A resolution approved Wednesday will effectively bar many sodas and Gatorade products from vending machines in Montgomery County parks.
The proposal endorsed by the Maryland-National Capital Park and Planning Commission sets caps for calorie and sodium content in snacks and drinks. Health advocates earlier this week had been concerned about proposed amendments that would’ve raised the limits from 250 to 290 calories and from 200 to 270 milligrams of sodium.
These adjustments would’ve allowed the stocking of 20-ounce bottles of Mountain Dew, Fanta and Minute Maid lemonade in the park system’s roughly 35 vending machines in Montgomery County.
However, M-NCPPC decided to reject the changes and stick with the earlier version of its plan.

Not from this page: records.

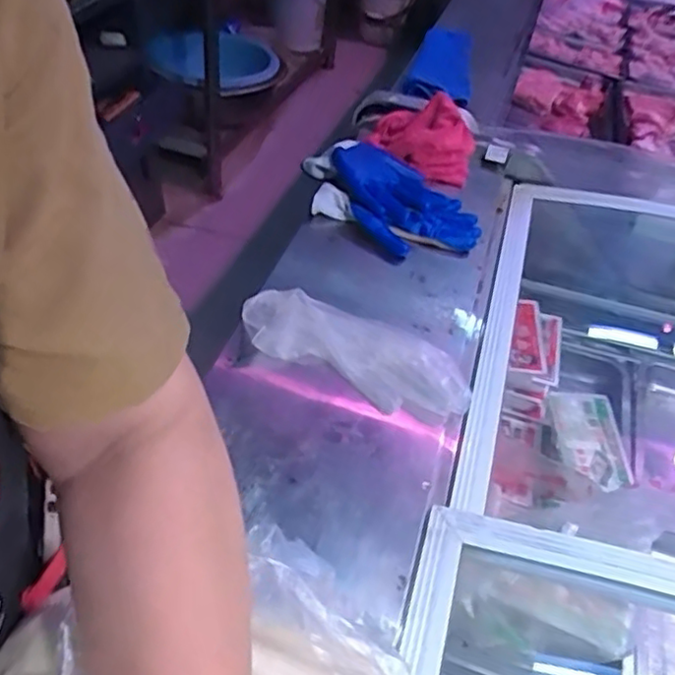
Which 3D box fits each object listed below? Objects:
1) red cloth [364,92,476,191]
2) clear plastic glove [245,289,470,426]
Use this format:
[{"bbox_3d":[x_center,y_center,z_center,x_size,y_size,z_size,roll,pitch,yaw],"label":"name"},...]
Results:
[{"bbox_3d":[0.128,-0.315,0.994,0.153,0.085,0.189,10,42,5],"label":"red cloth"},{"bbox_3d":[0.015,0.013,0.678,0.247,0.028,0.098,21,45,16],"label":"clear plastic glove"}]

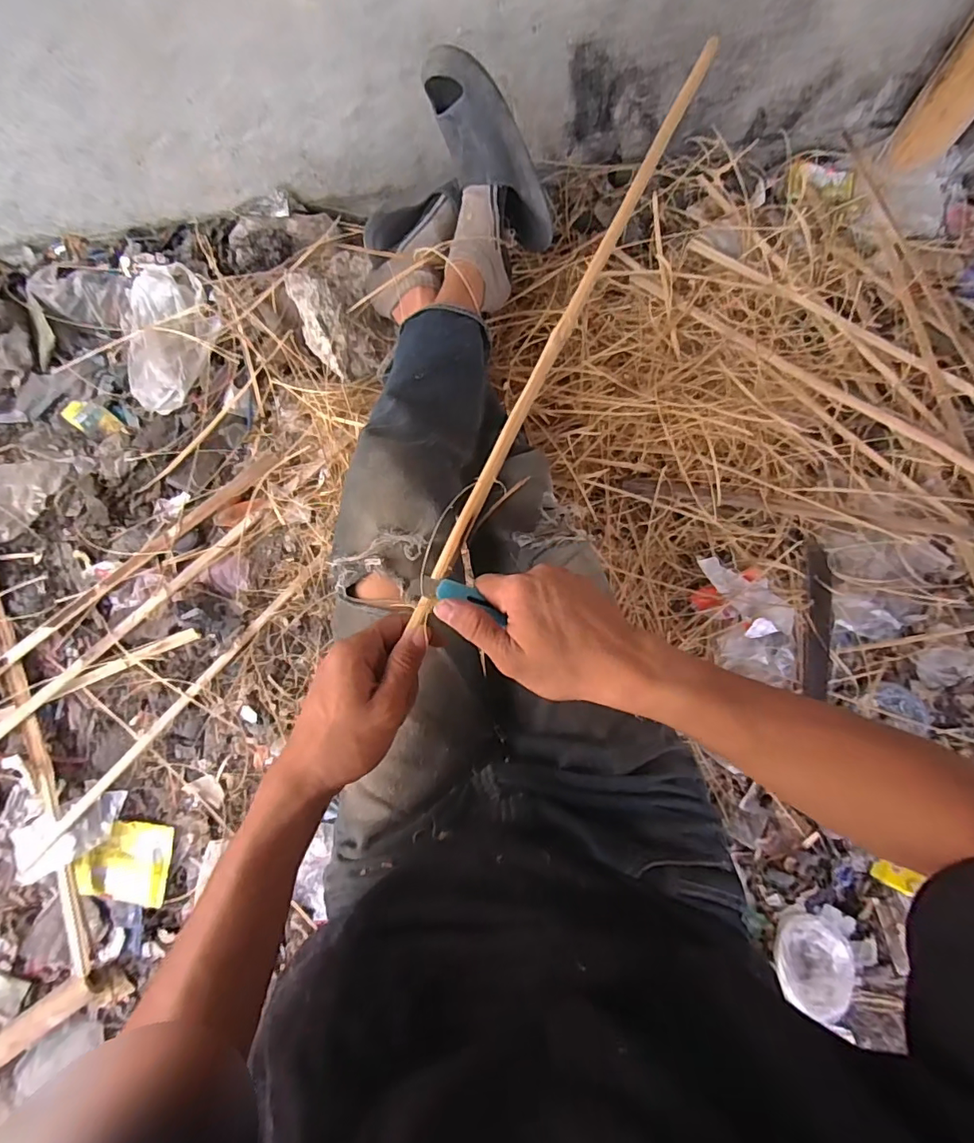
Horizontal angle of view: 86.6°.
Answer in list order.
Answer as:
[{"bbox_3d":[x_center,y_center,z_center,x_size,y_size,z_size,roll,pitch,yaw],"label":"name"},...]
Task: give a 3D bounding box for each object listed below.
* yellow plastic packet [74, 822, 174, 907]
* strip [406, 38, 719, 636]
[{"bbox_3d":[-0.518,0.420,0.744,0.123,0.025,0.100,5,78,3],"label":"yellow plastic packet"},{"bbox_3d":[0.060,-0.188,0.391,0.015,0.015,0.500,27,86,7],"label":"strip"}]

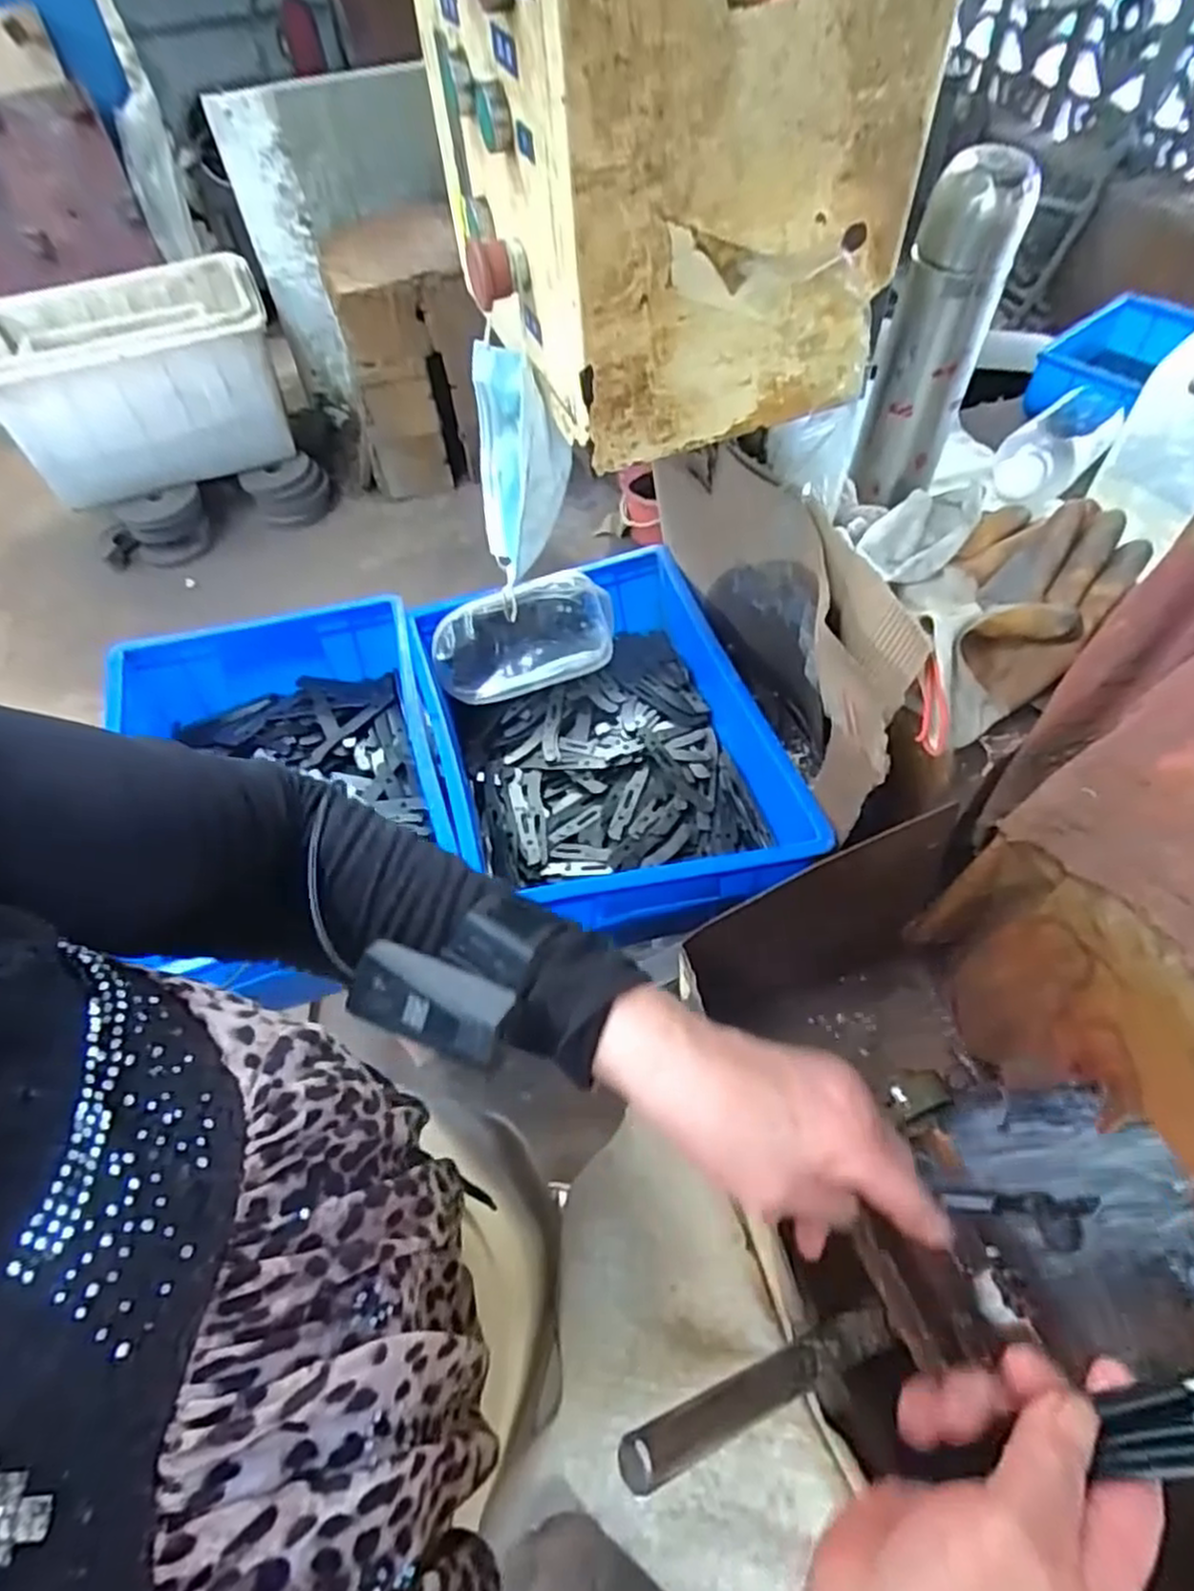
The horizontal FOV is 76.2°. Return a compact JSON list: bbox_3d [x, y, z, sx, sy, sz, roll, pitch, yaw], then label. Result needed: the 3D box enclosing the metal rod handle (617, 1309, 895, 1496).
[{"bbox_3d":[0.079,0.270,0.347,0.172,0.014,0.020,8,46,-38],"label":"metal rod handle"}]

“When kids and families visit parks and recreation facilities in Montgomery and Prince George’s counties, they deserve the opportunity to choose healthy options so that they can maintain the benefits of physical activity as they refuel and rehydrate,” Shawn McIntosh, executive director of Sugar Free Kids Maryland, said in a prepared statement.
McIntosh’s group advocated for the resolution and fought the proposed amendments.
Beverage industry representatives had argued the proposed limits restricted customer choice and had the consequence of eliminating some locally manufactured products from vending machines.
In addition to setting caps, the resolution also establishes nutritional targets for at least half the vending machine products. To qualify as a “healthy food choice,” a product must contain fewer than 200 calories and derive less than 35 percent of the calories from fat, less than 10 percent from saturated fat and less than 35 percent from sugar. Healthy beverages should have fewer than 40 calories, with an exception for milk and certain juices, according to the resolution.
These health targets will apply to new and renewed vending machine contracts beginning in July.